As previously mentioned, the study by Thevathasan et al. showed that SCS failed to relieve akinesia or restore locomotion in PD when leads were placed in the high cervical position, while a recent case report by Fenelon et al. showed SCS was able to improve abnormal posture and gait disorders when the leads were placed at the T9-T10 level (Fénelon et al. 2012). This variability in data has led to a demand for more studies to definitively conclude if SCS has an improved role compared to DBS in PD patients, and if these modes of neuromodulation could perhaps act synergistically. There remains a paucity of data on the potential synergistic effects of SCS and DBS in PD patients with regards to improvements in gait and postural instability. Certainly, the neuroanatomy of gait function involves all levels of the nervous system, and it can be difficult to pinpoint which single specific area would benefit most from stimulation to improve gait function. The synergistic effects of SCS and DBS offer a neuromodulatory approach capable of stimulating multiple complementary neuronal areas in gait and postural function and optimizing transmission in spinal locomotor tracts.
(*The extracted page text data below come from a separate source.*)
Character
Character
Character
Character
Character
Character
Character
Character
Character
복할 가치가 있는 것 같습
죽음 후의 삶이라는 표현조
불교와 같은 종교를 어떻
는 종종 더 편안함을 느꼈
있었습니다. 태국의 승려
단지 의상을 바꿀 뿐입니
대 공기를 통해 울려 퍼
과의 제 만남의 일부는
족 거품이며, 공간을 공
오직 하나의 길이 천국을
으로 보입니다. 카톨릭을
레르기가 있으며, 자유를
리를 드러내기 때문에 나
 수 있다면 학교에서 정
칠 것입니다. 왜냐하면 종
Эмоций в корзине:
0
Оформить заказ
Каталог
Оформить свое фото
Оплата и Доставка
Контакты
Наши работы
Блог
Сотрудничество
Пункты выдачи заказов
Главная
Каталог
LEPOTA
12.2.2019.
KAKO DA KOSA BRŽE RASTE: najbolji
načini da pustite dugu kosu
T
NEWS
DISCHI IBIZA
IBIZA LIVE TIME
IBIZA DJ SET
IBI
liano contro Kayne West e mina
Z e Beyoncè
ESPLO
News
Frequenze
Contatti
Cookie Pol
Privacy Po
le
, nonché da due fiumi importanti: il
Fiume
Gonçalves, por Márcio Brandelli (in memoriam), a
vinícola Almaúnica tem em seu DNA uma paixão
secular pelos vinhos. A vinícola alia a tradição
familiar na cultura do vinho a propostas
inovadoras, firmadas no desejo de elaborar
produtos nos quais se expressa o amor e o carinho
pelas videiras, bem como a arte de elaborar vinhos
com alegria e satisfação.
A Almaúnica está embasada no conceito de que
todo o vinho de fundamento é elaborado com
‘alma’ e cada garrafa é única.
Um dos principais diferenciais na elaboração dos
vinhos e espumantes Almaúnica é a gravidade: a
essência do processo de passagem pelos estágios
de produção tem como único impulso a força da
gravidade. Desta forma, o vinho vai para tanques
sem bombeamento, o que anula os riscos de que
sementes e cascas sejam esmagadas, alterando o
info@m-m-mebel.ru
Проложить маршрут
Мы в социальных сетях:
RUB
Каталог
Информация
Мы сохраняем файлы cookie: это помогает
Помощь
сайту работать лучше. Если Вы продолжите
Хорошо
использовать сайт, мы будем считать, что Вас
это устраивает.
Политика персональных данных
Different stimulation patterns and frequencies have been considered when determining efficacy. In the Mazzone et al. study that compared tonic stimulation versus burst stimulation in the high cervical region (C1–2 or C2–3), patients programmed with the burst mode of stimulation showed faster onset of motor improvement as well as required fewer adjustments to programming in a 3-month period. More research is needed to determine maximum efficacy at specific spinal levels as well as mode of stimulation. There is one clinical trial listed in www.clinicaltrials.gov for a future study on the effects of SCS on freezing of gait in patients with PD (NCT03526991).